2. Further optimization of the shape of the TTD could result in improved C_anth reconstructions.

3. MATLAB is an open-source language, but it is not freely available. It would therefore further improve the accessibility of C_anth estimates if TRACEv1 were released in a freely available computing package. Prior experience suggests that a modest amount of script is required to convert neural networks from MATLAB to Python, whereas somewhat less script is required to transition the code to Julia. This is left to future work.

4 Data availability

The gridded GLODAP product is available at https://glodap.info/ (GEOMAR and the ICOS Ocean Thematic Center, 2024).
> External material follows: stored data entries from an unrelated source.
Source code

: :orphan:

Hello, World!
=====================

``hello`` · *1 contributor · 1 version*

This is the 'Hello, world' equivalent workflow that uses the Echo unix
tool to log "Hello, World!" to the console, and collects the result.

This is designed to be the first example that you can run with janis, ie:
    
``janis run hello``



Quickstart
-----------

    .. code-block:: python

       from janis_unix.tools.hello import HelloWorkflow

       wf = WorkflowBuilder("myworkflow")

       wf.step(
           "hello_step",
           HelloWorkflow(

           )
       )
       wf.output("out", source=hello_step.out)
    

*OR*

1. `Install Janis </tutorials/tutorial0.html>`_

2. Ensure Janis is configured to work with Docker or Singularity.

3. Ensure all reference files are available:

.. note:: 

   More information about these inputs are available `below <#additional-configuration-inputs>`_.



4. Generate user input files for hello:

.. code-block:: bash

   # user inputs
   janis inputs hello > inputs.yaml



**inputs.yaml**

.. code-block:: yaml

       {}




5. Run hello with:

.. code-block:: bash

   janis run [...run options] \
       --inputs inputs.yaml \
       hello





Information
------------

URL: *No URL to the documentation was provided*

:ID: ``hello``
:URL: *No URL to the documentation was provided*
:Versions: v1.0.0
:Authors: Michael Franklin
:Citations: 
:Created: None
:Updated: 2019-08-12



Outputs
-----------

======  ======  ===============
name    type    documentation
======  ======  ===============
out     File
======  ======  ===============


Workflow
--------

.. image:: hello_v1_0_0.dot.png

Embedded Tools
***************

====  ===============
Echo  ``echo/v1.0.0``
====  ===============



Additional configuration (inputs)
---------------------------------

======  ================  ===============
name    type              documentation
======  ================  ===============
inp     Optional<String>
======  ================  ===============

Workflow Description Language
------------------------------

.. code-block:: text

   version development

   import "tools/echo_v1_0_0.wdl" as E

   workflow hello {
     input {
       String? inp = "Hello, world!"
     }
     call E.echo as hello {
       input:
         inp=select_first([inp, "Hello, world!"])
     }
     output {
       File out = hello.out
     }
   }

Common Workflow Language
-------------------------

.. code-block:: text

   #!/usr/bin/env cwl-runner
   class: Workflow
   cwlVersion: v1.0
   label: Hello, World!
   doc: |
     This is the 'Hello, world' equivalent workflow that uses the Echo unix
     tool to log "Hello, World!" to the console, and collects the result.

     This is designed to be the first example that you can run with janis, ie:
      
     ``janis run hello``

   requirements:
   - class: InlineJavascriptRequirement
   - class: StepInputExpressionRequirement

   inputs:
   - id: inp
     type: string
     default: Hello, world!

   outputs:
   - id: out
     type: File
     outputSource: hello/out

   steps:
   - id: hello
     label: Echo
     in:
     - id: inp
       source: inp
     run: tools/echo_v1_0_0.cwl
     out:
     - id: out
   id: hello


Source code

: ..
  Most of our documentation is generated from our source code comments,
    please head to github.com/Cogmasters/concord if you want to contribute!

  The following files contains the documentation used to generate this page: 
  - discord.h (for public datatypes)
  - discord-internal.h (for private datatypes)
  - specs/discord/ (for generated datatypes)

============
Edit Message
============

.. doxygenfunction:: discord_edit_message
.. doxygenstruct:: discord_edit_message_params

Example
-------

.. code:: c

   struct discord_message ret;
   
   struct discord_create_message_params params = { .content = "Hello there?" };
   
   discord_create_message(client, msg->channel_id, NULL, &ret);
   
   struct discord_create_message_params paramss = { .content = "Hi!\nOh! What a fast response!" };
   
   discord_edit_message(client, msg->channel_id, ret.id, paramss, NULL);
The CFC and SF₆ atmospheric record data product was obtained from the USGS Reston Groundwater Dating Laboratory website: https://water.usgs.gov/lab/software/air_curve/index.html (U.S. Department of the Interior and U.S. Geological Survey, 2025). The TRACEv1_GGC_anth product is available from Zenodo: https://doi.org/10.5281/zenodo.15003059 (Carter, 2025). The NorESM modeled distributions of transient tracers are also available from Zenodo: https://doi.org/10.5281/zenodo.14536027 (Schwinger, 2024). TRACEv1 data can be found and freely obtained at https://doi.org/10.5281/zenodo.15692788 (BRCScienceProducts, 2025).

5 Code availability

TRACEv1 code can be found and freely obtained at https://doi.org/10.5281/zenodo.15692788 (BRCScienceProducts, 2025).

6 Conclusions

We present a new method called TRACEv1 for rapidly estimating the time-varying C_anth distribution throughout the open ocean, including detailed error estimates. TRACEv1 is available as a function in the MATLAB programming language. We further provide a data product with C_anth distributions for a range of years (TRACEv1_GGC_anth; Carter, 2025) on the GLODAPv2 gridded product grid used by Lauvset et al. (2016). We use this data product to examine how the C_anth distribution varies with depth and time, and we show that the ocean can be expected to continue to increase its C_anth inventory through 2500 for all SSPs. We find that SSP3-7.0 results in the largest projected 2500 ocean C_anth inventory of 2984(±448) PgC, and this represents a ∼15-fold increase over the 2020 C_anth inventory.

There are several strengths of the TRACEv1 method, which relies on TTDs to estimate C_anth distributions from a time-evolving atmospheric CO₂ trajectory. The method is easy and quick to implement, shows fidelity to model reconstructions and agreement with recently published data-based estimates, and only requires S and T measurements and spatiotemporal coordinate information to produce an estimate. It also provides means to plausibly adjust collections of DIC measurements collected over time to a common time by removing the influences of C_anth changes. While the reconstruction fidelity of TRACEv1 estimates were quite high in a test using model output with exactly known C_anth distributions, we nevertheless believe the primary advantage of TRACEv1 and the new data product is their accessibility.